New warning signs that Humana may be pulling out of the ACA insurance exchanges, coupled with UnitedHealthcare’s recent exits, has reignited the debate about the stability of the insurance marketplaces. Ironically, blame for undermining the exchanges may ultimately lie with one of the ACA’s most popular provisions: allowing young adults to join their parent’s insurance.
Without question, some critics have oversold the impending collapse of the ACA insurance marketplaces, but serious challenges do persist. Perhaps the most important hurdle for the overall health of the exchanges has been encouraging less costly individuals to sign up. Unsurprisingly, thus far the exchanges have attracted particularly expensive enrollees. According to a recent report from Blue Cross Blue Shield, exchange enrollees were 22 percent more expensive than those insured through their employers. In short, the marketplaces need more young, healthy individuals to sign up.
Attracting the healthier population is critical for the exchanges because they use a form of community rating — a system where insurers are restricted from charging different prices to healthy and sick customers. The modified version used in the ACA exchanges only allows for relatively minor adjustments based on age, geographic area, and tobacco use.
Since everyone pays roughly similar prices, the healthy often pay more in premiums than they recoup through claims, while the sick pay “too little.” In short, community rated insurance is often a bad deal for the healthy.
If the healthy choose to forego coverage, insurers must increase prices for the relatively expensive group that remains. Higher prices, in turn, could lead the healthiest remaining individuals to drop coverage, leading to still higher prices, and so on. This kind of “death spiral” can lead to the collapse of community-rated insurance markets.
Basic economics points to a fundamental policy takeaway: To be successful, community-rated markets must be paired with policies that encourage entry of the lower cost population.
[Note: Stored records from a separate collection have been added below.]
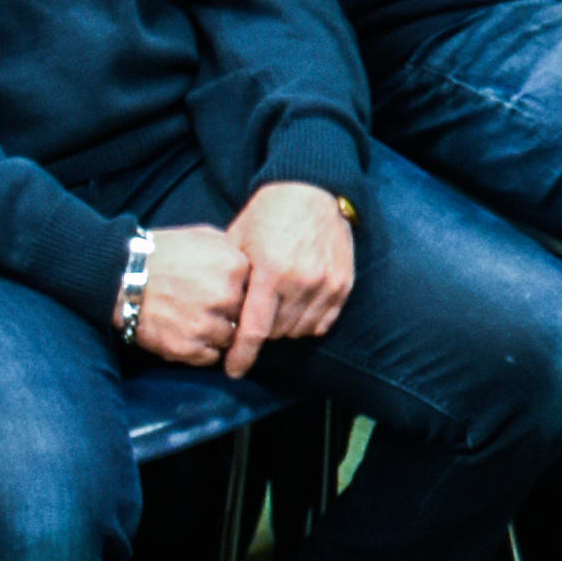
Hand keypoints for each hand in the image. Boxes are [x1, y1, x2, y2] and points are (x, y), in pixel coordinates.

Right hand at [127, 224, 249, 368]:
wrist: (123, 274)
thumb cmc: (165, 252)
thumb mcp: (206, 237)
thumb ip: (234, 252)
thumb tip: (253, 268)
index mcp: (235, 267)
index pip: (258, 289)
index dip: (243, 293)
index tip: (230, 292)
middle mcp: (226, 297)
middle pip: (245, 316)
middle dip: (232, 314)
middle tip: (211, 308)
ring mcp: (207, 324)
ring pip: (230, 338)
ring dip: (218, 333)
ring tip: (197, 320)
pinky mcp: (187, 347)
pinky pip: (210, 356)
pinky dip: (202, 349)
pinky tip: (189, 333)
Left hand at [222, 179, 357, 369]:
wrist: (311, 189)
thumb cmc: (267, 214)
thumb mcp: (237, 239)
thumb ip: (229, 278)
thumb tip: (219, 315)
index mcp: (270, 272)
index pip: (253, 330)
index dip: (241, 356)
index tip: (233, 371)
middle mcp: (301, 282)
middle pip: (277, 333)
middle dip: (261, 333)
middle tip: (252, 320)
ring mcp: (326, 284)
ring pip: (300, 331)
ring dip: (284, 329)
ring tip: (275, 311)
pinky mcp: (343, 284)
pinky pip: (323, 322)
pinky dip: (308, 323)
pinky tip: (297, 308)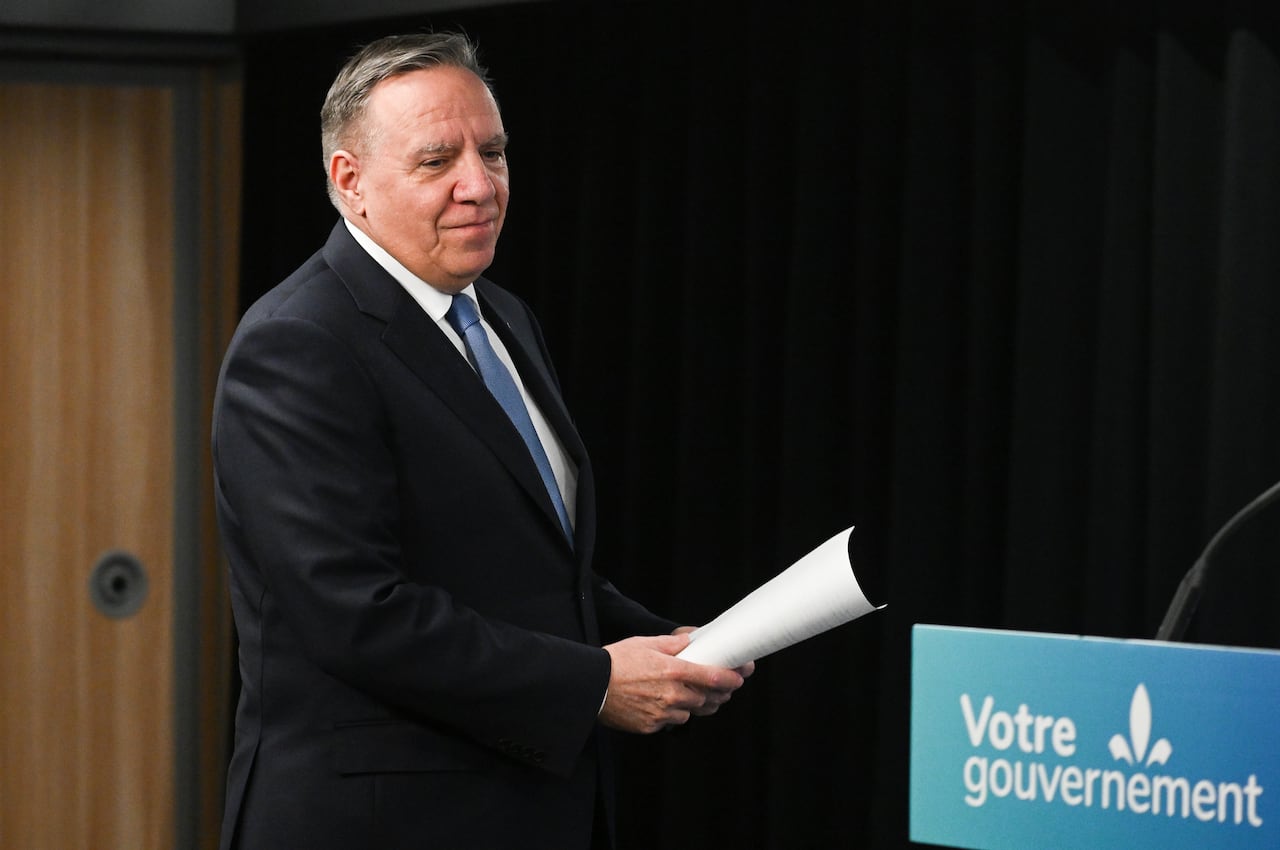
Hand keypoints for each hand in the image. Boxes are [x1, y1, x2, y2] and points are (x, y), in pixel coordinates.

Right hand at [599, 633, 746, 733]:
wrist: (591, 685)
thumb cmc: (616, 661)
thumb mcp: (646, 643)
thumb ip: (672, 644)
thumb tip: (690, 641)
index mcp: (673, 671)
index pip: (713, 678)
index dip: (731, 679)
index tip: (739, 678)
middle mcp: (672, 694)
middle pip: (706, 699)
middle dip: (714, 694)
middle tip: (716, 689)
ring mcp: (662, 713)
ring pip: (689, 714)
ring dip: (691, 706)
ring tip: (683, 696)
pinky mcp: (651, 726)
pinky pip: (669, 723)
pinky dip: (670, 715)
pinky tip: (661, 705)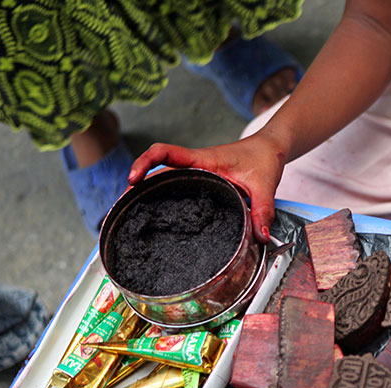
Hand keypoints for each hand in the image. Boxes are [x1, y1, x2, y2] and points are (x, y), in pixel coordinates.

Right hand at [128, 132, 287, 243]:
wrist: (271, 147)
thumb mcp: (265, 185)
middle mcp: (196, 164)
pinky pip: (176, 185)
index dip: (145, 163)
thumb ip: (263, 210)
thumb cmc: (265, 158)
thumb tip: (261, 237)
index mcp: (205, 159)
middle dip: (136, 185)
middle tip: (120, 208)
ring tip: (129, 215)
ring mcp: (197, 172)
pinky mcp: (202, 180)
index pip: (166, 153)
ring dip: (146, 192)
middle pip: (156, 169)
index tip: (133, 179)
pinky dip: (162, 195)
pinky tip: (156, 215)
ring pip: (164, 178)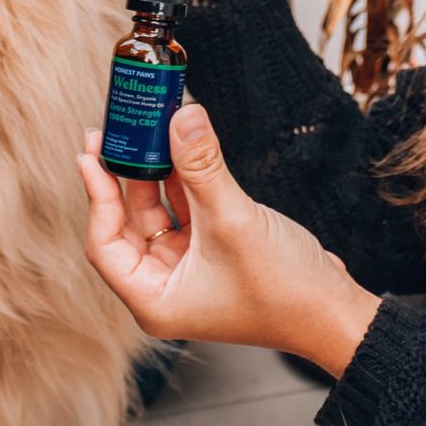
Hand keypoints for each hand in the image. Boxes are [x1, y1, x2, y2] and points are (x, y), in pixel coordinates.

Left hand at [77, 105, 380, 376]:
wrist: (334, 310)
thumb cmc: (283, 289)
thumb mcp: (232, 220)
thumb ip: (202, 166)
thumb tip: (182, 115)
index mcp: (155, 298)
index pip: (105, 242)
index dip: (97, 195)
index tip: (91, 153)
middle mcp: (167, 285)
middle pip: (129, 223)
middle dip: (124, 176)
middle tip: (115, 132)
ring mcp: (191, 267)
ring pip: (158, 212)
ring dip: (156, 171)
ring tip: (149, 129)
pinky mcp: (215, 250)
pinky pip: (187, 208)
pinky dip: (184, 178)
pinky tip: (182, 145)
Inexplicably, the ACA does the exact the opposite.
One of the seemingly innocuous provisions of the ACA was to allow those between 18 and 26 to be considered dependents on their parents’ health insurance plan (prior to the ACA the limit was age 18). Rather than buying a policy on the exchange, those under 26 can simply join their parent’s plan instead.
This has proved to be a remarkably popular feature across the political spectrum. Based on a survey by the Kaiser Family Foundation, 76 percent of Americans viewed the provision favorably, including nearly 70 percent of Republican respondents. More importantly, a large number of 18-26 year olds have taken advantage of the policy. According to the Department of Health and Human Services, roughly 3 million young adults are on a parent’s plan as a result of the provision.
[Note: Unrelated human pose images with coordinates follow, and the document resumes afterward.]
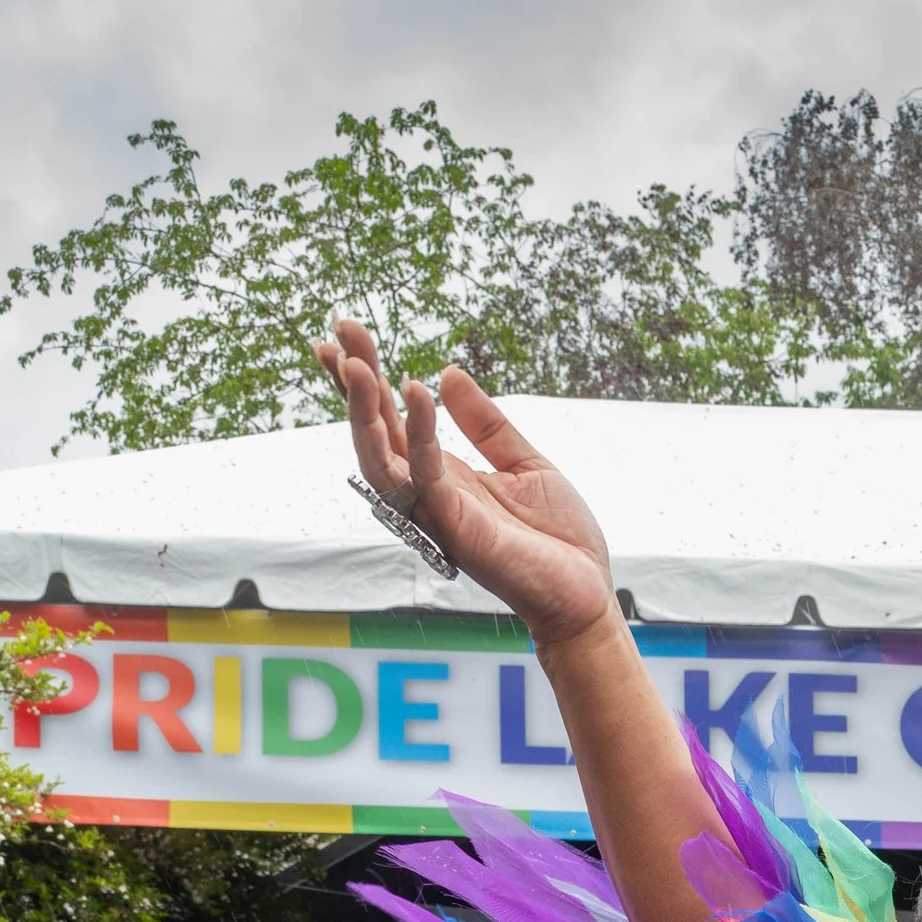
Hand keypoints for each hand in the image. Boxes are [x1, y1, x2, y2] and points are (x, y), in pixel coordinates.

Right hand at [320, 316, 617, 647]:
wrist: (585, 592)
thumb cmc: (558, 539)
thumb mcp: (523, 462)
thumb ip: (485, 422)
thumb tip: (448, 373)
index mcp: (441, 475)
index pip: (390, 420)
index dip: (365, 379)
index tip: (344, 334)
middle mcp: (428, 493)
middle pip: (373, 432)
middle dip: (352, 382)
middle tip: (337, 329)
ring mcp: (437, 512)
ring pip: (381, 457)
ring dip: (364, 409)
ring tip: (356, 361)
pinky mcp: (456, 526)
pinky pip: (426, 473)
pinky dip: (419, 431)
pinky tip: (416, 390)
Popular or not, though, the under-26 provision directly undermines the community-rated exchanges. Rather than encouraging the young to participate, the architects of the ACA went out of their way to introduce a new policy that funnels young, healthy adults away from the exchanges. The provisions are not simply inconsistent — they are self-defeating.
The potential implication for the exchanges is large when we consider the relevant magnitudes. In 2016, the total initial enrollment of the exchanges was only 12.7 million, a number that will likely fall to 10 or 11 million by the end of the year. Adding 3 million young adults — or even a portion of that — to a market of that size could make a huge impact on the average health of enrollees. Doing so would protect the exchanges from the potential “spiraling” incentives.
Putting aside major overhauls to the health care system, there are relatively straightforward ways to resolve these inconsistent incentives. On one hand, the ACA exchanges could eliminate (or at least loosen) the limits on community rating. Allowing for larger differences in premiums effectively means the young will pay less, encouraging greater participation. Inevitably some will criticize this as inequitable toward older enrollees, since they will lose much of their current subsidy from the healthy and be forced to shoulder more of the burden of their health costs.
The other solution is to simply eliminate the under-26 provision. Given the goals of the ACA marketplace, it is not clear why a seemingly arbitrary 8-year age group would be exempted from the exchanges in the first place. To exempt the healthiest possible group is even more puzzling.
Ultimately, supporters of the health insurance exchanges must recognize that part of their instability is self-created. With the threat of a presidential veto blocking proposals from ACA opponents, remedying the issue falls squarely on their shoulders as well. The solutions may be unpopular, but failing to resolve the internal inconsistency of these provisions means the ACA will continue to quietly undermine its own centerpiece and fuel the fires of critics.